# [FRAGMENTO PROPORCIONADO]
Herzl no tuvo pelos en la lengua con su interlocutor. Describió con vehemencia el generoso proyecto del barón Hirsch como «completamente perjudicial» porque los beneficiarios de su filantropía no eran más que «mendigos» («Schnorer») que sólo sobrevivían en sus lejanas colonias sudamericanas o canadienses gracias a su generosidad. La entrevista con Hirsch revela un rasgo del carácter de Herzl que nunca antes se había puesto de manifiesto: la exaltación. El pequeño dramaturgo sin éxito, el periodista moderado, el tímido judío que había considerado la posibilidad de convertirse para escapar de la furia antisemita, se convirtió en el ardiente suplicante que quería convencer a multimillonarios, diplomáticos y ministros (¡e incluso al Kaiser!) de que aceptaran la idea de una emigración general de judíos a una «tierra prometida», para que ya no tuvieran que soportar un antisemitismo inerradicable. Se le ocurrió la idea de convocar un «congreso judío internacional» para propagar este entusiasmo en un pueblo temeroso y desmoralizado. Herzl quería un «despertar». Pretendía recurrir a los jóvenes profesionales judíos que no encontraban trabajo (por diversas razones, entre ellas el antisemitismo) y que, por lo tanto, se habían convertido en un «proletariado intelectual»: «Con ellos», escribió Herzl, «formaré al personal y a los cuadros del ejército destinado a identificar, reconocer y construir el futuro país».
Fue en Munich, en las habitaciones del famoso Hotel des Quatre Saisons (¡que más tarde se convertiría en la sede de la Sociedad Thule!), donde tuvieron lugar largas discusiones entre Herzl, por un lado, y el rabino Moritz Güdemann y el banquero berlinés Heinrich Meyer-Cohn, por el otro, a raíz de las cuales el libro programático de Herzl empezó a tomar forma. Tanto el rabino como el banquero se mostraron muy escépticos y se dieron cuenta de que estaban tratando con una persona exaltada. Pero Herzl convenció vagamente al rabino, que cambió de opinión, sin conseguir ganarse el entusiasmo del banquero berlinés.

# [TAREA]
Devuelve sin cambios el pasaje del fragmento sobre Herzl que va desde «Fue en Munich, en» hasta «del banquero berlinés.», ambas expresiones incluidas. Los datos constituyen un material independiente del fragmento.

# [DATOS ENUMERADOS]
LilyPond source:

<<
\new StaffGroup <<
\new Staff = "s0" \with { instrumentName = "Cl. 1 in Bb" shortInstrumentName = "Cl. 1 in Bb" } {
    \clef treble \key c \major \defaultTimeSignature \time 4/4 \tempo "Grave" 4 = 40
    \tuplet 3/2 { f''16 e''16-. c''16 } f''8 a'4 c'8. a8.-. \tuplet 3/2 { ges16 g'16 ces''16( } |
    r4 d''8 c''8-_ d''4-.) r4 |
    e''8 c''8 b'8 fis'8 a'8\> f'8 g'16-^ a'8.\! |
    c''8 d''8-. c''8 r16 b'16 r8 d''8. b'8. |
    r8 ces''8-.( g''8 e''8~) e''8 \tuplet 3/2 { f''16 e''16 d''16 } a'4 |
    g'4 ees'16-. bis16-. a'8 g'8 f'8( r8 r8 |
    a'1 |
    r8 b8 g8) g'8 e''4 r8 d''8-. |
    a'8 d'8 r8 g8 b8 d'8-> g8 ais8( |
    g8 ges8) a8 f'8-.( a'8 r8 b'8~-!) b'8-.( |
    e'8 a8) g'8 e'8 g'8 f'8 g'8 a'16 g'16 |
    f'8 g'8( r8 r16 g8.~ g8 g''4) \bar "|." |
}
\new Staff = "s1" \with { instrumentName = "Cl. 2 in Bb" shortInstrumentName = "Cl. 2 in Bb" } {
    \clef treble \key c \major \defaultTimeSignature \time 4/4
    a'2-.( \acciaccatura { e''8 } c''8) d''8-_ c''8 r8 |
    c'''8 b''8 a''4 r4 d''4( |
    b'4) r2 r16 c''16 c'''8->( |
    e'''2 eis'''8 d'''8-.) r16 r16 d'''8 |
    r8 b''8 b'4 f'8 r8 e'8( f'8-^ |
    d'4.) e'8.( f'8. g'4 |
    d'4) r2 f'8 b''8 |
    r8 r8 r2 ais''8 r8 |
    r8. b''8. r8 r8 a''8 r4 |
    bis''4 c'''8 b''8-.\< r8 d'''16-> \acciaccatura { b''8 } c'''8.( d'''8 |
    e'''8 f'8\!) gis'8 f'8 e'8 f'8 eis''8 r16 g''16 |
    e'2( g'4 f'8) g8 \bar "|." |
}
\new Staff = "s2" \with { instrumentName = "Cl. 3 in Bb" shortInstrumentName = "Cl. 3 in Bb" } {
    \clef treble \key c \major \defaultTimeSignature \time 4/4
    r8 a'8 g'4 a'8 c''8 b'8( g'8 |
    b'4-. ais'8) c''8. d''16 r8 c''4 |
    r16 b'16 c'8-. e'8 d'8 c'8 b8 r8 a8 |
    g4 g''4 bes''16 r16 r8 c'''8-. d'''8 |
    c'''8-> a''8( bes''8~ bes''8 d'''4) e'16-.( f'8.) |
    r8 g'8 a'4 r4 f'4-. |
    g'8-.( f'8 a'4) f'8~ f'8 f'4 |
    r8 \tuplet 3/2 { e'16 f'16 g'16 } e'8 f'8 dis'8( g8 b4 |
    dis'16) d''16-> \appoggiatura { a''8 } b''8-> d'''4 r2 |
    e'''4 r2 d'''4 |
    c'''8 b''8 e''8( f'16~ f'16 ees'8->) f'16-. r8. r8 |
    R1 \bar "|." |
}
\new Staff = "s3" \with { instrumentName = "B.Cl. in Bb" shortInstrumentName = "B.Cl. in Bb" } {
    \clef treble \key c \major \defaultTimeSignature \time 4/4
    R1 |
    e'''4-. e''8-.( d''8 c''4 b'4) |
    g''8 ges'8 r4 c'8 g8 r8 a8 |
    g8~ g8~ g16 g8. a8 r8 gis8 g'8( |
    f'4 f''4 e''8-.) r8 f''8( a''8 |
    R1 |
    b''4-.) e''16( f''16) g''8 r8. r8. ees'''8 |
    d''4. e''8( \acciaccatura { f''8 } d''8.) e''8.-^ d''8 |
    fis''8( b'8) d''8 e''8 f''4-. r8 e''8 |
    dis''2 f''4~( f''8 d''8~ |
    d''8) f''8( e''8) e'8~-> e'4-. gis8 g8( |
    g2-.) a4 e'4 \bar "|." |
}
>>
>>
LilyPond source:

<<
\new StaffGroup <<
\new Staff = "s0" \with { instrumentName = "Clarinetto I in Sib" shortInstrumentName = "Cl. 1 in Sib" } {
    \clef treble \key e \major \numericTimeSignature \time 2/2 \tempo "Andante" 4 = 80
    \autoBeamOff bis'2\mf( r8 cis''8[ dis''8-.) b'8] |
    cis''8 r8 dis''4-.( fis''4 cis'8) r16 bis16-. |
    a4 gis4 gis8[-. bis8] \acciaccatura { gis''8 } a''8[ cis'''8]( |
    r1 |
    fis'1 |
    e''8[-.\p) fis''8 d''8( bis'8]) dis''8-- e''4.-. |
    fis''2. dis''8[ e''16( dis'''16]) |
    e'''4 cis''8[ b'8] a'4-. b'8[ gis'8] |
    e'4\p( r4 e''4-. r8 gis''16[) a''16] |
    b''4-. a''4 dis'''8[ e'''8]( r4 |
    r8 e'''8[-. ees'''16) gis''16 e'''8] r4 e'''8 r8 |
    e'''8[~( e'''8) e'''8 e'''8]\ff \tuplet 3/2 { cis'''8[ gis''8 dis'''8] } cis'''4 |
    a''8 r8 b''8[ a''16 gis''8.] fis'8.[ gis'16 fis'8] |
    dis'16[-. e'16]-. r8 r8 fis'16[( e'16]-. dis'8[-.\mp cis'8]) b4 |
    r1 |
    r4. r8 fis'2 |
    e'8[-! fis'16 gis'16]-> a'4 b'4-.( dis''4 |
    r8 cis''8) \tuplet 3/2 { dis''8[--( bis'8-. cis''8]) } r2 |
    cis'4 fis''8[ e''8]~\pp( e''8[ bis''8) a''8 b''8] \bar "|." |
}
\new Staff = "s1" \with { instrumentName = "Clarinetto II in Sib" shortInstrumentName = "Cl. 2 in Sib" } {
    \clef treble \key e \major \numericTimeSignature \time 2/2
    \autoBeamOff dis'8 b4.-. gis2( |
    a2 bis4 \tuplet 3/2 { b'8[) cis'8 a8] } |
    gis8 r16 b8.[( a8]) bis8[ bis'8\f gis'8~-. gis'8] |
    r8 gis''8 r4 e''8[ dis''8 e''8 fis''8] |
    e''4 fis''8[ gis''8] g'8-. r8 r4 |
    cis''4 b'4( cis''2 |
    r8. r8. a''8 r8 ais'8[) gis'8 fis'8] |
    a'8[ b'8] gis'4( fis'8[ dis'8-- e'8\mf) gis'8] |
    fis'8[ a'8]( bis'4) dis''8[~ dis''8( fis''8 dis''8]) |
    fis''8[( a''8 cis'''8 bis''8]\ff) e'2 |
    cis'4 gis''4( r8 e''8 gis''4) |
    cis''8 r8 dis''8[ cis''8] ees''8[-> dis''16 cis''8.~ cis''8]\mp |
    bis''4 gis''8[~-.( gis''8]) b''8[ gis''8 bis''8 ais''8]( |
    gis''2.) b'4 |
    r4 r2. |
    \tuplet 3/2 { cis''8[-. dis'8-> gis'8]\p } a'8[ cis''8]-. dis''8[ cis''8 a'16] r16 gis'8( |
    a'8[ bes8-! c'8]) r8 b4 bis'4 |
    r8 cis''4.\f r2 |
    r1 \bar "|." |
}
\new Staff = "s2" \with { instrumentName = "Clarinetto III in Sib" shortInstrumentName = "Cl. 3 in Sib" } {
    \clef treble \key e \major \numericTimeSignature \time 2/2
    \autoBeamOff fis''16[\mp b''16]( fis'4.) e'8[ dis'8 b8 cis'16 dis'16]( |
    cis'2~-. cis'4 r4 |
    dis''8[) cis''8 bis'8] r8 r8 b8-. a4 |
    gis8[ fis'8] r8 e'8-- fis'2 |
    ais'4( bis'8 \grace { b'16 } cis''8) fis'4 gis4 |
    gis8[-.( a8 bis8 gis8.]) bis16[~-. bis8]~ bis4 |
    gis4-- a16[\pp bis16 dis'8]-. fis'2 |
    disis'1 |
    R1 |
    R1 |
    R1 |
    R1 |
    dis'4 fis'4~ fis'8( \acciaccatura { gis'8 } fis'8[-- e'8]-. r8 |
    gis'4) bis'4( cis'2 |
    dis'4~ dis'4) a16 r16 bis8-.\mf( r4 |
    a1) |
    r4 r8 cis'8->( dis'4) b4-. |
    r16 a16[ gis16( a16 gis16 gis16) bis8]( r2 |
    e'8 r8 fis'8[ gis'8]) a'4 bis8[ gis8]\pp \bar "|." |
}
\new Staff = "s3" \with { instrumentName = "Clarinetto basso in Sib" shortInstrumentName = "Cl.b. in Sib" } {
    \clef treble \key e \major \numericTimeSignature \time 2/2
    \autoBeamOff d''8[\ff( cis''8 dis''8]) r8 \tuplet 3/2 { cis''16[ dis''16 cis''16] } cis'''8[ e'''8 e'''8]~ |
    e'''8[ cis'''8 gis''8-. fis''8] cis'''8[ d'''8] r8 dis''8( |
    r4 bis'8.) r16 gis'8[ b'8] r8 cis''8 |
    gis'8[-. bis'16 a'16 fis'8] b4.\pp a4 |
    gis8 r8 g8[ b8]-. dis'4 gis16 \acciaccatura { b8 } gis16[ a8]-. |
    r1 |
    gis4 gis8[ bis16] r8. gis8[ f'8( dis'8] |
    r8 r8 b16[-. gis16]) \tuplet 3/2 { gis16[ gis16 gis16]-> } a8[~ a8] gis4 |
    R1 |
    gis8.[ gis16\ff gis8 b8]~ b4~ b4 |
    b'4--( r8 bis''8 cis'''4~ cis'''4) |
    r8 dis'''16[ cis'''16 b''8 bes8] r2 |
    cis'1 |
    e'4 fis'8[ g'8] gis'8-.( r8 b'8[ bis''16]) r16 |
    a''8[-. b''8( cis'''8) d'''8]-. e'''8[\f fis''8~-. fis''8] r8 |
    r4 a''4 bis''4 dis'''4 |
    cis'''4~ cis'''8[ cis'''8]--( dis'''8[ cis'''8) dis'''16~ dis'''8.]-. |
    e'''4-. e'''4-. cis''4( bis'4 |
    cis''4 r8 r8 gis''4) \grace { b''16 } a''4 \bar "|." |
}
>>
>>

# [SOLUCIÓN AL PROBLEMA]
Fue en Munich, en las habitaciones del famoso Hotel des Quatre Saisons (¡que más tarde se convertiría en la sede de la Sociedad Thule!), donde tuvieron lugar largas discusiones entre Herzl, por un lado, y el rabino Moritz Güdemann y el banquero berlinés Heinrich Meyer-Cohn, por el otro, a raíz de las cuales el libro programático de Herzl empezó a tomar forma. Tanto el rabino como el banquero se mostraron muy escépticos y se dieron cuenta de que estaban tratando con una persona exaltada. Pero Herzl convenció vagamente al rabino, que cambió de opinión, sin conseguir ganarse el entusiasmo del banquero berlinés.